DATA RECORDS:
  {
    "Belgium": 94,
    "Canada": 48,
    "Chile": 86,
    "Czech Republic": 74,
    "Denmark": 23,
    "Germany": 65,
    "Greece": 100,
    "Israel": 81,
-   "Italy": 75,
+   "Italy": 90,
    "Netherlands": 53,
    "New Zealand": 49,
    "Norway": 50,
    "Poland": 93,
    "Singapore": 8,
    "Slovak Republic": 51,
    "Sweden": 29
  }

--

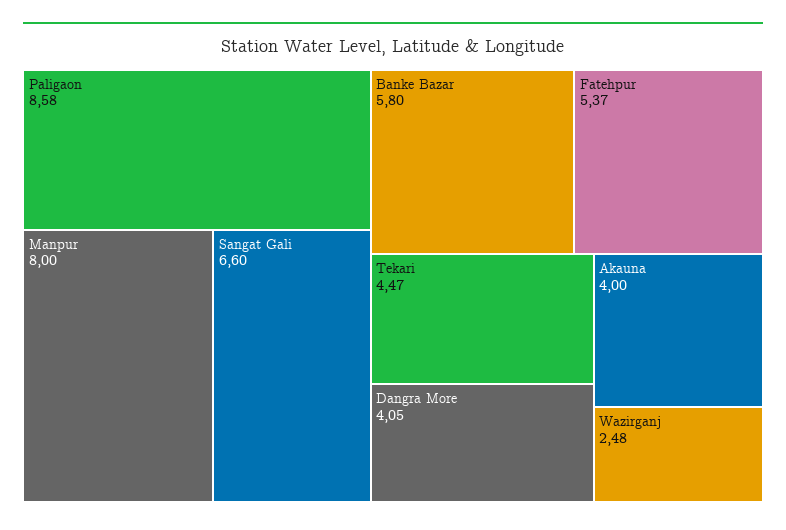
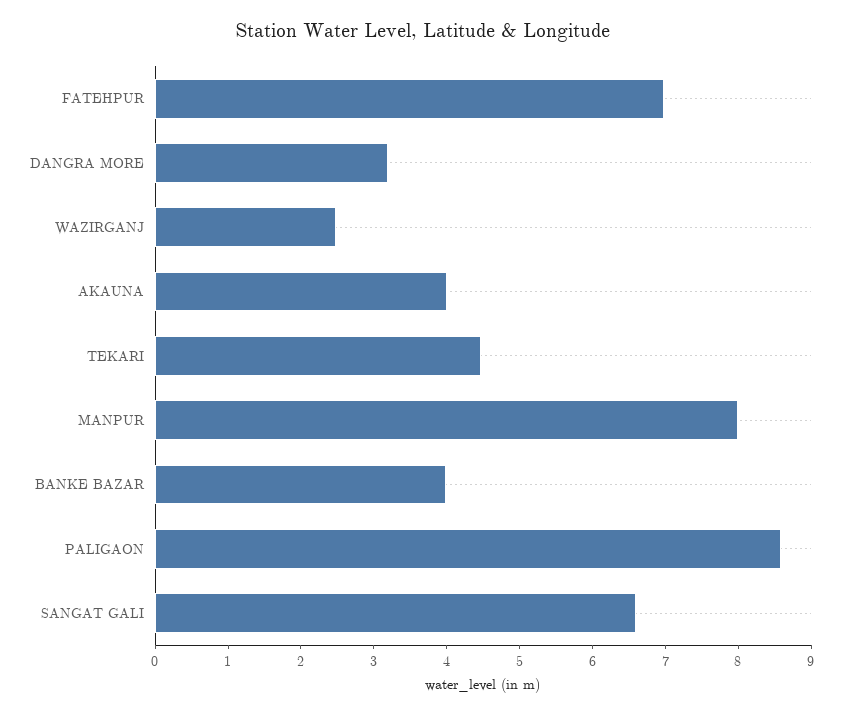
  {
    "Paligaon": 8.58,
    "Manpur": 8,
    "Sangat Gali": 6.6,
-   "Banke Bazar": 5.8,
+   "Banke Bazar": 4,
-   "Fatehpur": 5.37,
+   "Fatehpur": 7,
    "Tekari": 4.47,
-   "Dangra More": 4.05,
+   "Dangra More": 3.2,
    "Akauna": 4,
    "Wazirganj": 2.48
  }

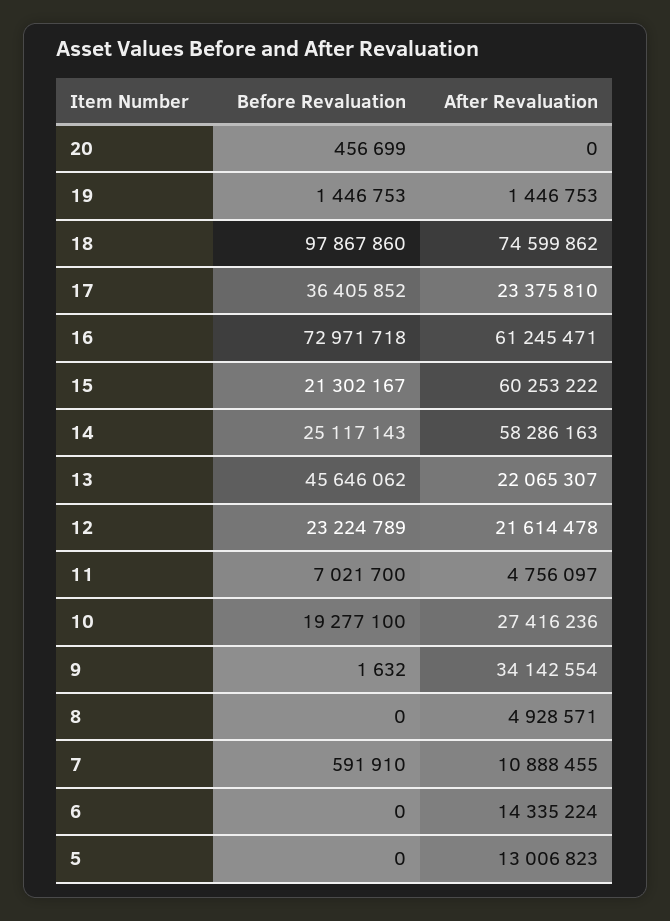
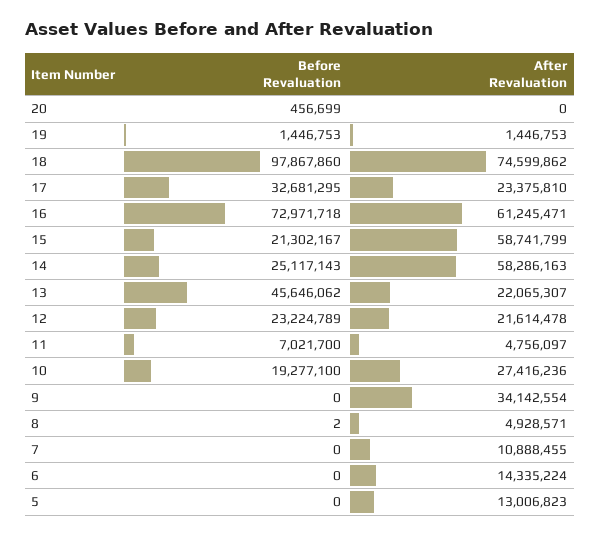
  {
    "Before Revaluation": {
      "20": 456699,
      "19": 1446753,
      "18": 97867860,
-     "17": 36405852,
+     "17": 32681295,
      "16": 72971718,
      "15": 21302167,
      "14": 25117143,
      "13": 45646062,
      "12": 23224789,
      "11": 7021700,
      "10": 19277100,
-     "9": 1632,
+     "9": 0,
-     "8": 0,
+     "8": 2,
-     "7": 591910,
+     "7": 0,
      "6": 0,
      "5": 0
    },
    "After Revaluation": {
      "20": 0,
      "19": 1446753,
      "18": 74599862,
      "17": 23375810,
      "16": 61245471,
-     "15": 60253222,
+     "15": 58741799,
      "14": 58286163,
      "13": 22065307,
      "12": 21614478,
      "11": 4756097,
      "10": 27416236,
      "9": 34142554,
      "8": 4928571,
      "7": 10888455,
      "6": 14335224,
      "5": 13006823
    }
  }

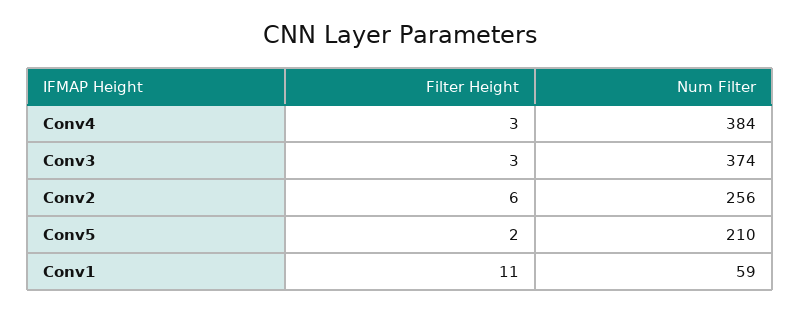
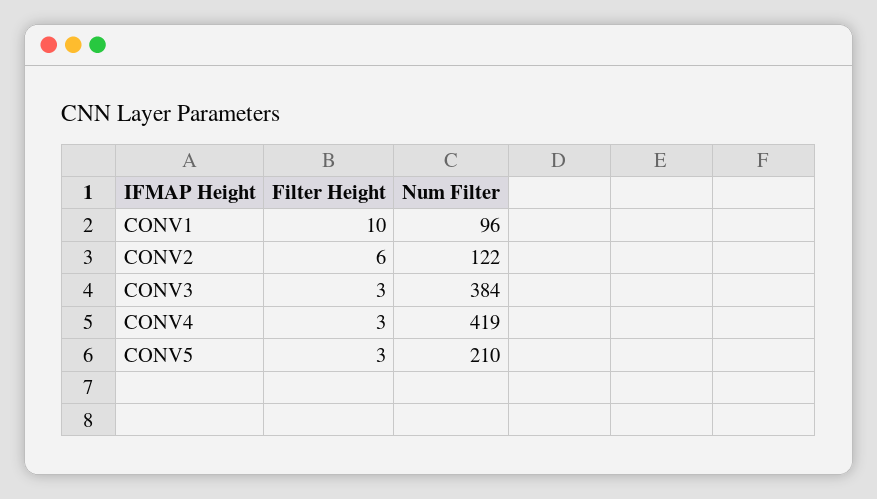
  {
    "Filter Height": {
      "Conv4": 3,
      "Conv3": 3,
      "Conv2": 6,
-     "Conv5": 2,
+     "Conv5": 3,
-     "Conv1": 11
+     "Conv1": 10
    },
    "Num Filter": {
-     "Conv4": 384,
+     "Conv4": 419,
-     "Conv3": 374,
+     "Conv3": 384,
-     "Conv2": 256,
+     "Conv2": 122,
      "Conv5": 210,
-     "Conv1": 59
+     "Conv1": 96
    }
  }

* * *

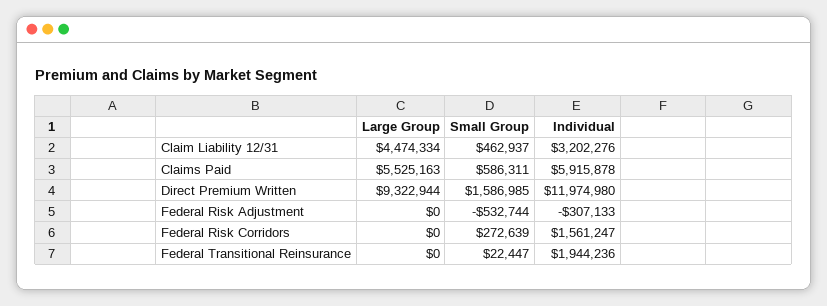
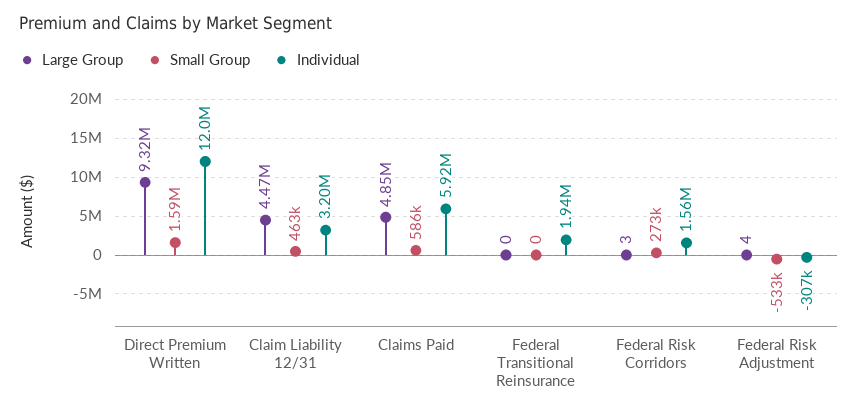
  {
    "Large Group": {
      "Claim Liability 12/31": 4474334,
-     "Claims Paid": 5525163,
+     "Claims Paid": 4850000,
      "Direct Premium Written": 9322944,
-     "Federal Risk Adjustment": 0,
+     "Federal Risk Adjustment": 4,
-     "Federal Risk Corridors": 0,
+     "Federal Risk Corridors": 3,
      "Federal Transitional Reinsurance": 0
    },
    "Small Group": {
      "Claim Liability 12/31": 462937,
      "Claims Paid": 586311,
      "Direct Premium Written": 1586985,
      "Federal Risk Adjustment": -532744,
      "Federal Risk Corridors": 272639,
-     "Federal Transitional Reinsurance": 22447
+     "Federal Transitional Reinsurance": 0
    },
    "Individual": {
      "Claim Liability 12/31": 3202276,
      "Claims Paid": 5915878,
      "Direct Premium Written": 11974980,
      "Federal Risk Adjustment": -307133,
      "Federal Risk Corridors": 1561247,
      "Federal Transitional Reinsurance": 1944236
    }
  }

JOB:
Every line in the records above with the string "Reinsurance" in it should be shown.

ANSWER:
      "Federal Transitional Reinsurance": 0
-     "Federal Transitional Reinsurance": 22447
+     "Federal Transitional Reinsurance": 0
      "Federal Transitional Reinsurance": 1944236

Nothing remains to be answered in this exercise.